The Politics of Climate Change and Uncertainty in India By Lyla Mehta (editor), Hans Nicolai Adam (editor), Shilpi Srivastava (editor)
2021 | 208 Pages | ISBN: 1032190795 | PDF | 7 MB
2021 | 208 Pages | ISBN: 1032190795 | PDF | 7 MB
This book brings together diverse perspectives concerning uncertainty and climate change in India. Uncertainty is a key factor shaping climate and environmental policy at international, national, and local levels. Climate change and events such as cyclones, floods, droughts and changing rainfall patterns create uncertainties that planners, resource managers and local populations are regularly confronted with. In this context, uncertainty has emerged as a "wicked problem" for scientists and policymakers, resulting in highly debated and disputed decision-making. The book focuses on India, one of the most climatically vulnerable countries in the world, where there are stark socio-economic inequalities in addition to diverse geographic and climatic settings. Based on empirical research, it covers case studies from coastal Mumbai to dryland Kutch and the Sundarbans delta in West Bengal. These localities offer ecological contrasts, rural-urban diversity, varied exposure to different climate events and diverse state and official responses.
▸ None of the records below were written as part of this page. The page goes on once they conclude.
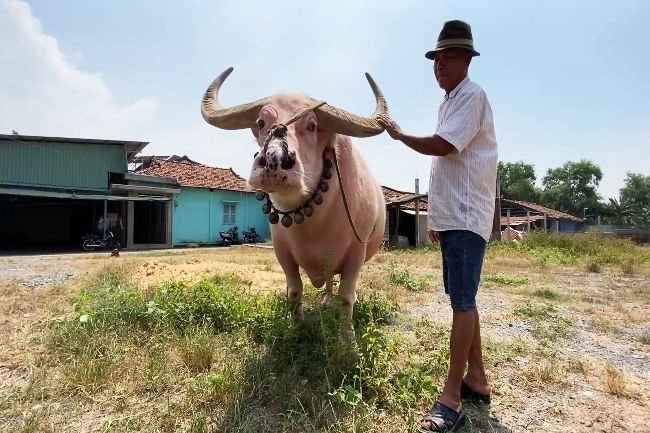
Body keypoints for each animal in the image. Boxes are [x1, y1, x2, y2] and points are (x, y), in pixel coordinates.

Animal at [200, 66, 388, 330]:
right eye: (261, 122)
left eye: (312, 125)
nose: (275, 160)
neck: (315, 224)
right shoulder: (283, 253)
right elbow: (295, 291)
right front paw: (295, 326)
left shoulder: (356, 255)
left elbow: (346, 298)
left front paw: (346, 336)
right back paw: (325, 302)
The book unpacks the diverse discourses, practices and politics of uncertainty and demonstrates profound differences through which the "above", "middle" and "below" understand and experience climate change and uncertainty and makes a case for bringing together diverse knowledges and approaches to understand and embrace climate-related uncertainties in order to facilitate transformative change. Appealing to a broad professional and student audience, the book draws on wide-ranging theoretical and conceptual approaches from climate science, historical analysis, science technology and society studies, development studies and environmental studies. By looking at the intersection between local and diverse understandings of climate change and uncertainty with politics, culture, history, and ecology, the book argues for plural and socially just ways to tackle climate change in India and beyond.